Stefan Stoppok ist eine "feste Größe im deutschsprachigen Rock. Fest am Boden, scheren er und die Band sich einen feuchten Kehricht um Trends und Mode - abgesehen von der textlichen Auseinandersetzung mit derlei Thematiken" (Amazon). Wie nur wenige schafft er die Symbiose aus Poesie und Ernsthaftigkeit, hat einen unerschütterlichen Hang zu Niveau und Authentizität, vermeidet Schlagwort- oder Betroffenheitslyrik.
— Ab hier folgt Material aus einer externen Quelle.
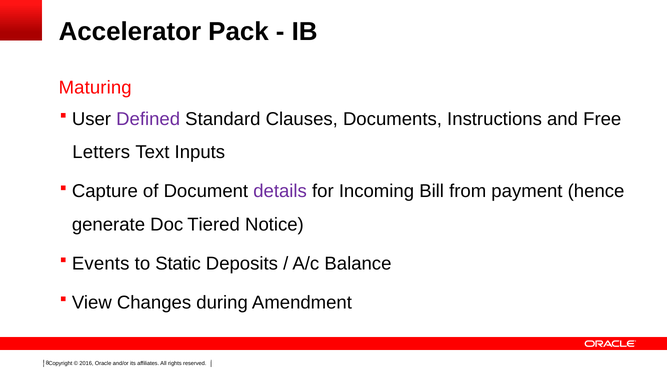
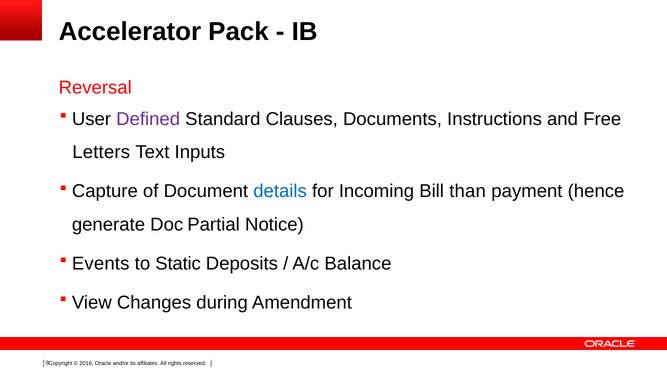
Maturing: Maturing -> Reversal
details colour: purple -> blue
from: from -> than
Tiered: Tiered -> Partial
Doch er ist nachdenklicher geworden und so manchem treuen Fan fehlt das witzige Stück mit den simplen, eingängigen Klängen. Das Skurrile & Besondere am Alltäglichen, der Sinn für die kleinen Dinge & Details scheint ihm etwas abhanden gekommen zu sein, blitzt dann allerdings im letzten Track und Titelsong mit voller Macht auf - "lebendig, aufmerksam, unbequem, provokant", wie es die Presse-Info für das ganze Album verspricht.
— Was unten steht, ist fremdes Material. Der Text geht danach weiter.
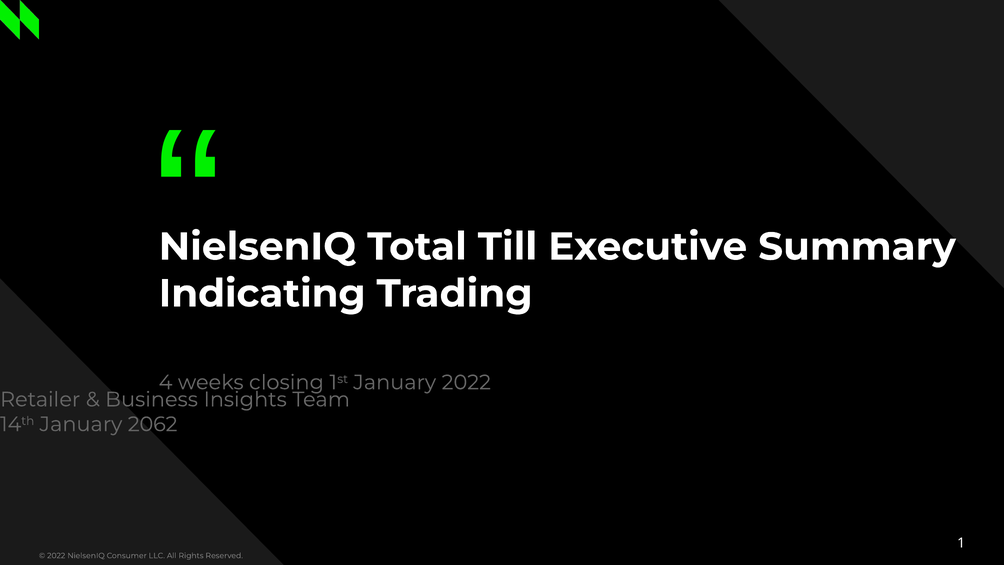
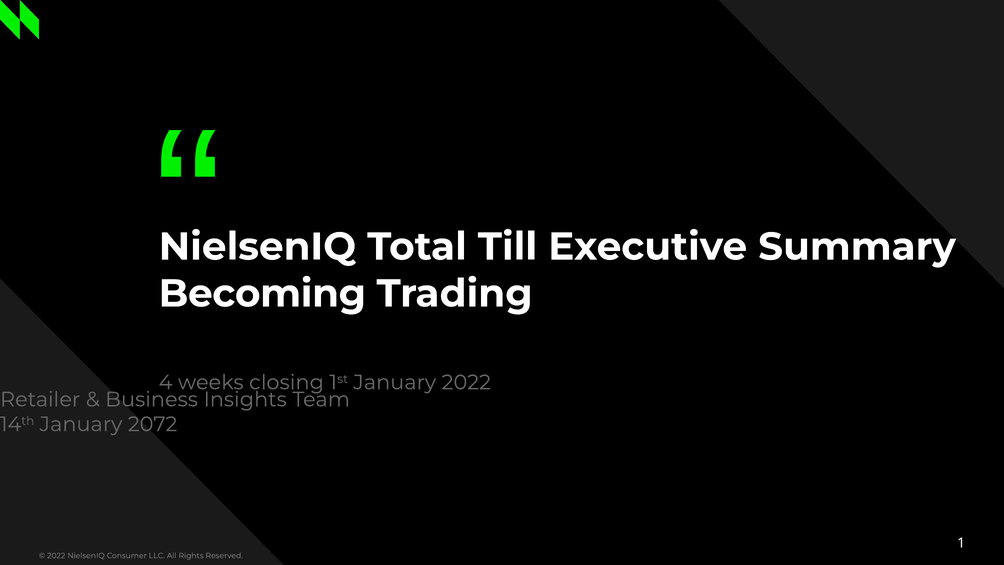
Indicating: Indicating -> Becoming
2062: 2062 -> 2072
Der Opener Die Festung handelt von dem Gefühl der Instabilität: Eingeschlossen im eigenen Leben, das früher besser war und den Blick nicht mehr nach vorne zu richten vermag. Experten streiten sich, ob das auch nur annähernd autobiographisch ist oder nicht. Dabei ist es doch gerade Stoppoks Kunst, das Fünkchen Wahrheit in jedem von uns zu beschreiben. Kunstvoll ist auch das Arrangement mit Drums & Dudelsack nach dem 1. Refrain. Auch Drehleier, Zither und die originelle Orgel des Danny Dziuk tauchen in späteren Songs immer wieder auf.
Seine Aufforderung zum Tanz singt Stoppok lässig und leicht lispelnd wie der junge Rio Reiser. Der Refrain ist musikalischer Ohrwurm und auch textlich ein kleiner Geniestreich: "Beweg Dein Herz zum Hirn / Schick beide auf die Reise / Tanz Tanz Tanz / Doch beweg Dich nicht im Kreise". Der darauf folgende, leider schwache Song Hauptsache Gesund hat bei aller musikalischen Dynamik keinen Textfluss, der Sänger stolpert - und zwar geradewegs in hinein in die Kälte, welche nur Ein Wort zu schmelzen in der Lage wäre, begleitet von einer wunderschönen melancholischen Melodie auf der Mandoline.
Wenn das Augenzwinkern zu bitterer Ironie wird, und Sieger zu Gladiatoren, dann ist da was im Bus(c)h und Globalisierungsgegner vereinigen sich, um Heut Nacht die ganze Welt zu retten. Und wenn sie das getan haben, stellt Stoppok klar, dass es "viel zu schön hier auf der Erde" ist als sich dem Herdendrang zu ergeben. Ein schönes Lied mit tiefer Stimme und einem Refrain, der hängen bleibt. Am Ende die zauberhafte Aufforderung "geh weiter, langsam und sing dabei". Noch lyrischer wird es in der Folk-Ballade mit Weltuntergangsvision: "Ich denk an Dich noch in 25 Jahren, wenn ... der Geist einer Kindheit zum Abschied noch mal über Schneefelder reist." Zum Heulen schön...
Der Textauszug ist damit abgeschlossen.